Make the poblanos rellenos:

  1. Cut a 1 1/2-inch slit lengthwise in each poblano near the stem end. Pour oil to a depth of 3/4 inch in a 12-inch cast-iron skillet; heat oil over medium-high to 350°F. Working in 2 batches, fry poblanos in hot oil, flipping once or twice, until blistered all over, about 4 minutes per batch. Transfer poblanos to a bowl, and let cool slightly, about 20 minutes.

  2. Preheat oven to 375°F. Lightly grease a rimmed baking sheet with oil. Carefully peel blistered skins off poblanos under cold running water; discard skins. Gently wash out the majority of the poblano seeds, being careful not to let poblanos split further down the chiles’ sides.

  3. Carefully stuff 2/3 cup picadillo dulce into each poblano, inserting mixture through 1 1/2-inch slit. Place poblanos, stuffed side up, on prepared baking sheet. Bake in preheated oven until heated through, about 10 minutes.

  4. Spoon caldillo de tomate evenly onto plates or a large platter. Arrange poblanos on top, and serve.

To Make Ahead

Stuffed poblanos can be covered and refrigerated up to 24 hours before baking. Let poblanos come to room temperature while oven preheats. Caldillo de Tomate may be stored in refrigerator, covered, up to 3 days or in freezer up to 1 month; thaw in refrigerator before using. Picadillo dulce can be made up to 3 days in advance and stored in an airtight container in refrigerator.

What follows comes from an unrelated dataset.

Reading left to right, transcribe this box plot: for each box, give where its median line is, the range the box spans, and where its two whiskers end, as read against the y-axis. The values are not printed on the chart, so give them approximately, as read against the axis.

  • Lard for the Caldillo de Tomate can be found at most grocery stores near the cooking fats or in the international aisle–or opt for vegetable oil instead of lard for a vegetarian version. 
  • Flash-frying the fresh poblanos in step 6 makes peeling them quick and easy. Alternately, chiles can be blistered over the open flame of a gas stove. Cook over high, turning poblanos occasionally using tongs, until well charred on all sides, 4 to 8 minutes. Transfer to a large bowl, and cover tightly with plastic wrap. Let stand 20 minutes. Proceed with step 7.